Crítica do filme: 'Sol de Inverno'


As relações humanas e as estações do ano andam de mãos dadas num filme que apresenta um retrato poético sobre o observar e suas conclusões. Selecionado para a mostra Um Certo Olhar no último Festival de Cannes, o delicado drama japonês Sol de Inverno atravessa um interessante recorte de três pessoas completamente diferentes tendo a referência como elemento que se chega até um despertar.

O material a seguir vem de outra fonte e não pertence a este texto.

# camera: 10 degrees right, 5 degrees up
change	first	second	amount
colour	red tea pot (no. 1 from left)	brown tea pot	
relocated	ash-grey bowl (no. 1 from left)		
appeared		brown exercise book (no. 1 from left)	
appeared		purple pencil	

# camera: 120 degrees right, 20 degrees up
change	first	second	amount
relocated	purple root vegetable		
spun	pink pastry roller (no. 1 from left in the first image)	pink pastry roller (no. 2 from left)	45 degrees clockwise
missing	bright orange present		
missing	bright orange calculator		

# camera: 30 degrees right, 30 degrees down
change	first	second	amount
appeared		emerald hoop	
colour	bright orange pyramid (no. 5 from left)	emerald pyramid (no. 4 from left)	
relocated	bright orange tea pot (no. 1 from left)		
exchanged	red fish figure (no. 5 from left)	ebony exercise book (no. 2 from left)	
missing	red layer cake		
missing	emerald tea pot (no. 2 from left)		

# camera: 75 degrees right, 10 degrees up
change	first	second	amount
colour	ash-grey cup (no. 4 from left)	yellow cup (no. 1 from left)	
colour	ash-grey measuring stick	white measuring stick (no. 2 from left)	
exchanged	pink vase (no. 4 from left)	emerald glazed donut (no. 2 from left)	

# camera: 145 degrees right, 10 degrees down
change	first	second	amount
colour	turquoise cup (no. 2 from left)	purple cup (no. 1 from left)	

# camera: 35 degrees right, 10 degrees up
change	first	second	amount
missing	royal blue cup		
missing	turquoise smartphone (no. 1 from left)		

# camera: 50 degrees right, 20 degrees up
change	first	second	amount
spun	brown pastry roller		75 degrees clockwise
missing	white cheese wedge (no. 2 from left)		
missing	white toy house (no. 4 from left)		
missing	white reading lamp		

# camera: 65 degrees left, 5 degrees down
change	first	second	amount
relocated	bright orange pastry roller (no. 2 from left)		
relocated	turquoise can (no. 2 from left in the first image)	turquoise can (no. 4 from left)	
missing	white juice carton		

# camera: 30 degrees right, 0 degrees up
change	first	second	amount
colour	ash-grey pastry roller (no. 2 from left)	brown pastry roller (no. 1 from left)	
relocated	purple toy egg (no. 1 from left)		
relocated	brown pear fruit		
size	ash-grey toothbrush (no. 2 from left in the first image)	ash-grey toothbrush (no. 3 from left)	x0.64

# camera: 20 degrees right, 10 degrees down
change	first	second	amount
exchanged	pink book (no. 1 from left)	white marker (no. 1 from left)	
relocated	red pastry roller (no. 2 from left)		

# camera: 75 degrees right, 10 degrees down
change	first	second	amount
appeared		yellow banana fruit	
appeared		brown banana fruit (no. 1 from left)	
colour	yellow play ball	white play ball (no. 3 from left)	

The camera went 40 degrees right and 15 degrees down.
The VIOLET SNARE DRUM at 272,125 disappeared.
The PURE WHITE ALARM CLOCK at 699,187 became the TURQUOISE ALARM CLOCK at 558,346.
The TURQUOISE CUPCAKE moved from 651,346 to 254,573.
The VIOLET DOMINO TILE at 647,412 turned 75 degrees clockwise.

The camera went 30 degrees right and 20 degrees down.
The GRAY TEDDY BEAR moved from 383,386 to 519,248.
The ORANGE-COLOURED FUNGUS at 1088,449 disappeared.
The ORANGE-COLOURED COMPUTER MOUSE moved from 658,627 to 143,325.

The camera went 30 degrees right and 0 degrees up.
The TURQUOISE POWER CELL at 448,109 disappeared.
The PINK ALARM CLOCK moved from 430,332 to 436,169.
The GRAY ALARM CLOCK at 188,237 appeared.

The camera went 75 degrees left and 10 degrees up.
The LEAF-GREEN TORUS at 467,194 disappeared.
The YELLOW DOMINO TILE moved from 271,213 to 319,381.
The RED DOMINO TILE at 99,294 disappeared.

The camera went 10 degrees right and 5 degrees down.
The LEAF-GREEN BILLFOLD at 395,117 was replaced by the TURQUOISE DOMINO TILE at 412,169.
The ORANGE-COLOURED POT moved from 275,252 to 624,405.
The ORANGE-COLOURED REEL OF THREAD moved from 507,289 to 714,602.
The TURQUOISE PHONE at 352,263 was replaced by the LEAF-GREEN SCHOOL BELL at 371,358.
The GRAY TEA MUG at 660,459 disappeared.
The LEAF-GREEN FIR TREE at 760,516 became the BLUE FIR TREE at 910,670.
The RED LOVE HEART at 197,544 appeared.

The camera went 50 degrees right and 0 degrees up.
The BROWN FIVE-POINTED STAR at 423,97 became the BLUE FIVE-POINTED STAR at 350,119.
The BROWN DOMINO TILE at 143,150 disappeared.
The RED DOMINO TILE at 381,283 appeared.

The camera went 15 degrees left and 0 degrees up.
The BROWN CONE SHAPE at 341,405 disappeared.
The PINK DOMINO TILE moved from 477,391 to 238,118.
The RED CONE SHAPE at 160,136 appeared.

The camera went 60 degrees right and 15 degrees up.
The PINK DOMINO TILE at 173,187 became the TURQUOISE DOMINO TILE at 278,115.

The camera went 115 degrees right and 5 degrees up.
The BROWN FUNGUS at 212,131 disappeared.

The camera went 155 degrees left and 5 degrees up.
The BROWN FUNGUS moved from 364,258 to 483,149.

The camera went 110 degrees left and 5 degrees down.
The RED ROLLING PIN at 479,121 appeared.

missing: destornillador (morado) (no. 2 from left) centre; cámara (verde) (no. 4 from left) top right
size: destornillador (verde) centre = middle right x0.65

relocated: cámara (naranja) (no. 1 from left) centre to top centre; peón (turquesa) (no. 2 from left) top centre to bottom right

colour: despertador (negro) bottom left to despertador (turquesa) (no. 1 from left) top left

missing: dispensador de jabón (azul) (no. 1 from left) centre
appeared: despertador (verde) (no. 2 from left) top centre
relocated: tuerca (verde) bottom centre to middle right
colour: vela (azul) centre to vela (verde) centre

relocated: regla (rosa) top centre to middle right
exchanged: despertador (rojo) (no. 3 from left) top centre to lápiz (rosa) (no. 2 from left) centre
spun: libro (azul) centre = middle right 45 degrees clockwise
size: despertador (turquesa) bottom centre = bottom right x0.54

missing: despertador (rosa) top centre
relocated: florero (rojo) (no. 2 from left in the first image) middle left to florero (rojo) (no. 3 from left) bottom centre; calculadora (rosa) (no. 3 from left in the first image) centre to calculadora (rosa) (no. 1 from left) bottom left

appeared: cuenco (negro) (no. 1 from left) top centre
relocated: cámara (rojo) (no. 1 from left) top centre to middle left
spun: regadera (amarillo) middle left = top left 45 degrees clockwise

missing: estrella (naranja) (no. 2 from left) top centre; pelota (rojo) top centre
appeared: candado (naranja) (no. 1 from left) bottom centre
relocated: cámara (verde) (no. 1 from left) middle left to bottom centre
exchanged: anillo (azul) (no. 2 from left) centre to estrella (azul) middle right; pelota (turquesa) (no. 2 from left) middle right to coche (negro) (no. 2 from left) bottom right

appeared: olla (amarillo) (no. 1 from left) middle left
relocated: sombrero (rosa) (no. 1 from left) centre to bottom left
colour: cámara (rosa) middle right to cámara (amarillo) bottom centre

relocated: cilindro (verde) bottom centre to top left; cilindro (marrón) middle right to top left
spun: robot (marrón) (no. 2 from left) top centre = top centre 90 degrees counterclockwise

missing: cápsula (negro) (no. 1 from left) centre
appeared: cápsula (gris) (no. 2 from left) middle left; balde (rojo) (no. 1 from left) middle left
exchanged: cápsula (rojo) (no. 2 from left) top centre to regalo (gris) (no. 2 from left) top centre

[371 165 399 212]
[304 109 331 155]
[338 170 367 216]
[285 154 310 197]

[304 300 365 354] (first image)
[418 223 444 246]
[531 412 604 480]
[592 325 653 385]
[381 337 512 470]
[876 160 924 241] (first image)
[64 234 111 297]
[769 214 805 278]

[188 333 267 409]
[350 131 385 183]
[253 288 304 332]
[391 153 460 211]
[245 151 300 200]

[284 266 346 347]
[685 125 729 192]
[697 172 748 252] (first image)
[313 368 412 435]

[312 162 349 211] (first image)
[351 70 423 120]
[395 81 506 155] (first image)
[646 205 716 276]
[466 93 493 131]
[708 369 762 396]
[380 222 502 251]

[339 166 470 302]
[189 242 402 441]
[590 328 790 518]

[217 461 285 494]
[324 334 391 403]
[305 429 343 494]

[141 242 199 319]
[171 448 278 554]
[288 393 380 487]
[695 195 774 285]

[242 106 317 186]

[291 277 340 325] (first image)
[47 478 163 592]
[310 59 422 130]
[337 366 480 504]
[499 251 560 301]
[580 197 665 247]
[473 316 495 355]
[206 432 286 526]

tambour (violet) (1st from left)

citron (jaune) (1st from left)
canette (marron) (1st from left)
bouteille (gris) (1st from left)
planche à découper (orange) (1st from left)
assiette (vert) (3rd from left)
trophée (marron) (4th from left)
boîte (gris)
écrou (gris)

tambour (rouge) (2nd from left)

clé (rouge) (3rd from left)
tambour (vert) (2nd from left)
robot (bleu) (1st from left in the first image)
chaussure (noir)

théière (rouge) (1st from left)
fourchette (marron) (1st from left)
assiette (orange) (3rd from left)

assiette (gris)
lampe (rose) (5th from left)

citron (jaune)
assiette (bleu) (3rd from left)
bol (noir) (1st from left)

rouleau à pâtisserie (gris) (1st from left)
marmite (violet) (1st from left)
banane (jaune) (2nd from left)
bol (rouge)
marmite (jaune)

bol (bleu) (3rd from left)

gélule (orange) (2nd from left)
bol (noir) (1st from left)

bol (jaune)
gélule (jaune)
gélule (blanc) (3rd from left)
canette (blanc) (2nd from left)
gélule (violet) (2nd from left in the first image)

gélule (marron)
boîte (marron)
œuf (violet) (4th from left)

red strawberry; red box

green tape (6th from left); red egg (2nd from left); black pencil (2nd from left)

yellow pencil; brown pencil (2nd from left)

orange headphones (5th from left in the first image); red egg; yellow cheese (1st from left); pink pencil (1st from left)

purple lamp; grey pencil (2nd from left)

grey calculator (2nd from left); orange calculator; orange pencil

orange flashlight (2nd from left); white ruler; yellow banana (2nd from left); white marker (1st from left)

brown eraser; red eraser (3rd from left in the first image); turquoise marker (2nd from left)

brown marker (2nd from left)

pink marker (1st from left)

Numa das 14.125 ilhas geladas do Japão encontramos três personagens que através de um objetivo passam por reflexões sobre a própria vida. Um garoto chamado Takuya (Keitatsu Koshiyama) pratica Hockey mas se fascina pela patinação artística, ajudado pelo professor e ex-atleta Arakawa (Sousuke Ikematsu) começa a treinar junto de Sakura (Kiara Takanashi), uma garota prodígio desse esporte, para uma competição em duplas. Mas algo entre as alegrias, imaturidade e olhares curiosos podem ser obstáculos no forte vínculo criado.

Escrito e dirigido por Hiroshi Okuyama, esse é um filme que acontece no estático, num nada previsível vazio existencial que acaba indo de encontro aos personagens. Tentar traduzir o profundo das emoções - com margens para interpretações - é um dos pontos bem lapidados de um roteiro que possui um discurso que anda pelas estradas da melancolia sem se perder. A narrativa é ponderada, sua força acontece muitas vezes num olhar, num gesto, elementos que ganham intensidade no campo do refletir.

Sobre as águas do oceano pacífico, as relações humanas encontram as várias formas de enxergar situações personificado pela força do sentido das estações do tempo. Assim, logo chegamos no preciso que essa trama nos traz, o elemento que é a interseção dos três personagens, a referência, como ponto que se chega até a paixão e incertezas. No centro de tudo, Arakawa é o vértice que representa os encontros e desencontros, ligando todos os personagens.

Sol de Inverno é uma obra sobre pessoas e suas percepções sobre os próprios sentimentos que se apresentam em conflitos circulando – entre dúvidas e imaturidade - as emoções de gestos carinhosos, as riquezas das amizades, com as dores de preconceitos.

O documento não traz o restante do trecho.